Omit any picture, and return the remaining data exactly as written.

BEGIN GIVEN DATA

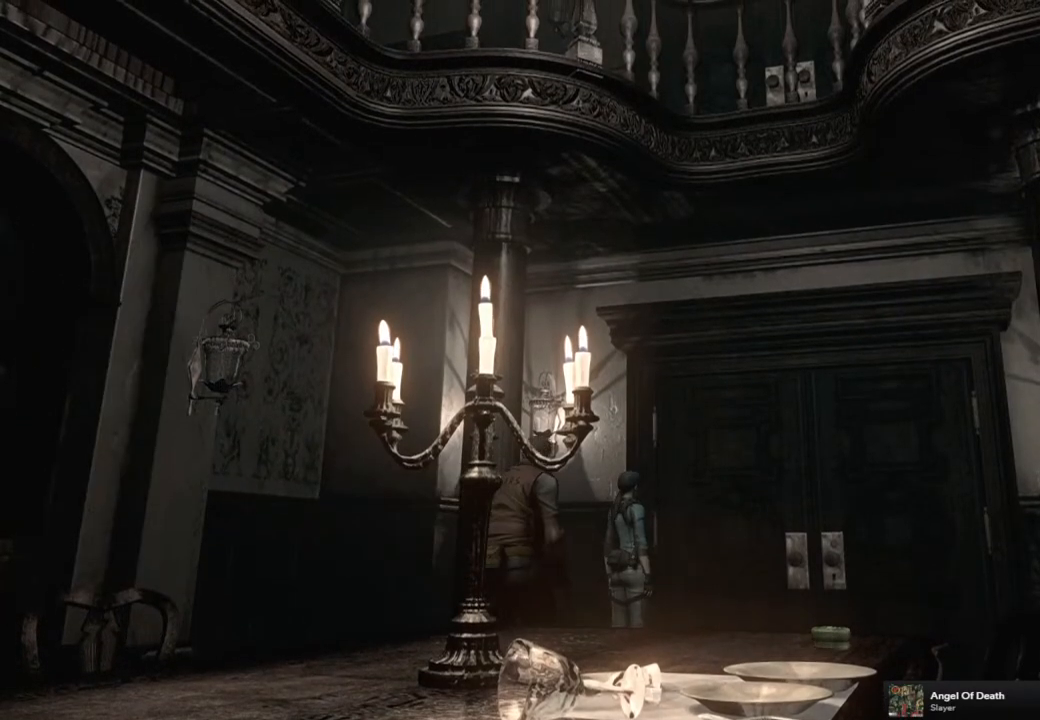
{"buttons": [], "left_stick": "center", "right_stick": "center", "events": []}
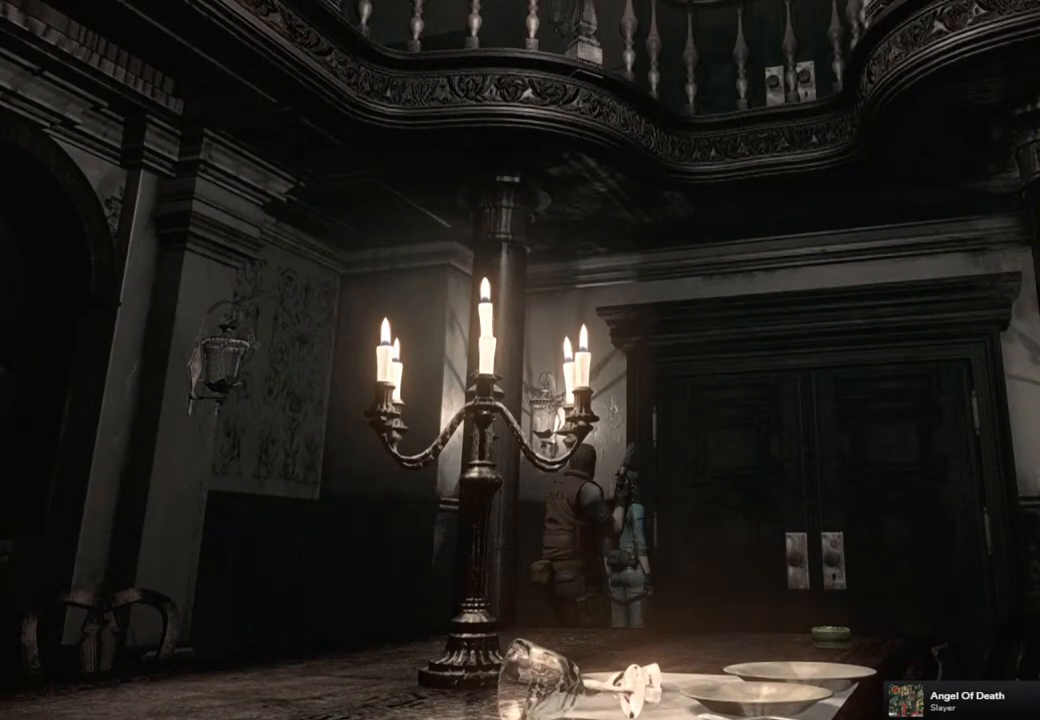
{"buttons": [], "left_stick": "center", "right_stick": "center", "events": []}
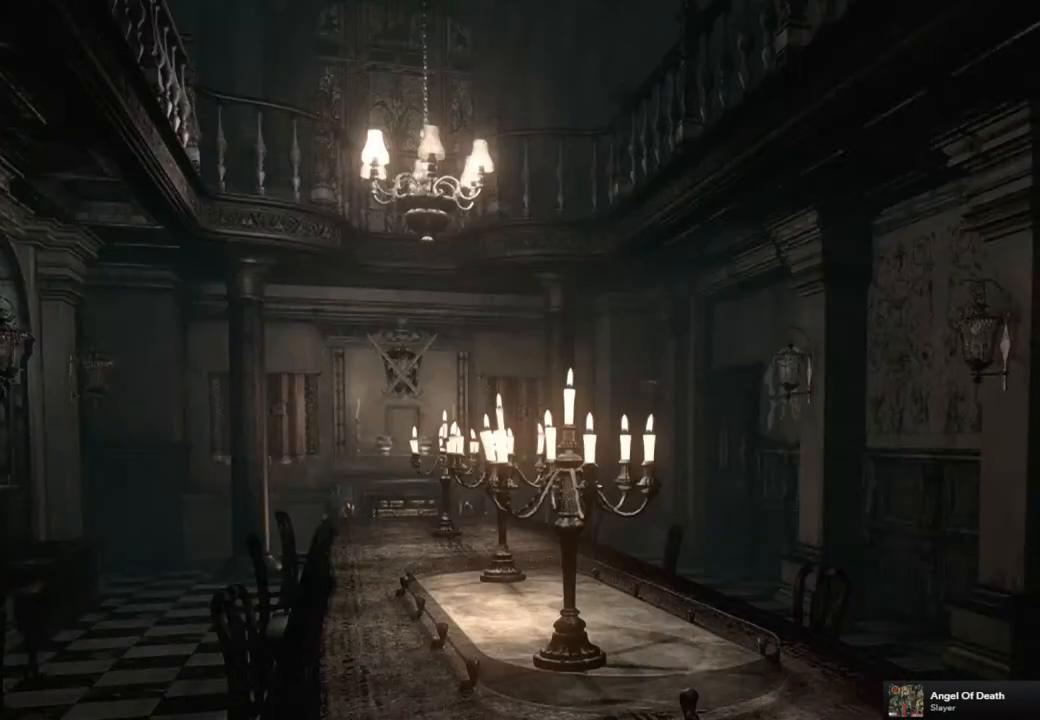
{"buttons": [], "left_stick": "center", "right_stick": "center", "events": []}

END GIVEN DATA

> _EXERCISE RESULT_
{"buttons": [], "left_stick": "center", "right_stick": "center", "events": []}
{"buttons": [], "left_stick": "center", "right_stick": "center", "events": []}
{"buttons": [], "left_stick": "center", "right_stick": "center", "events": []}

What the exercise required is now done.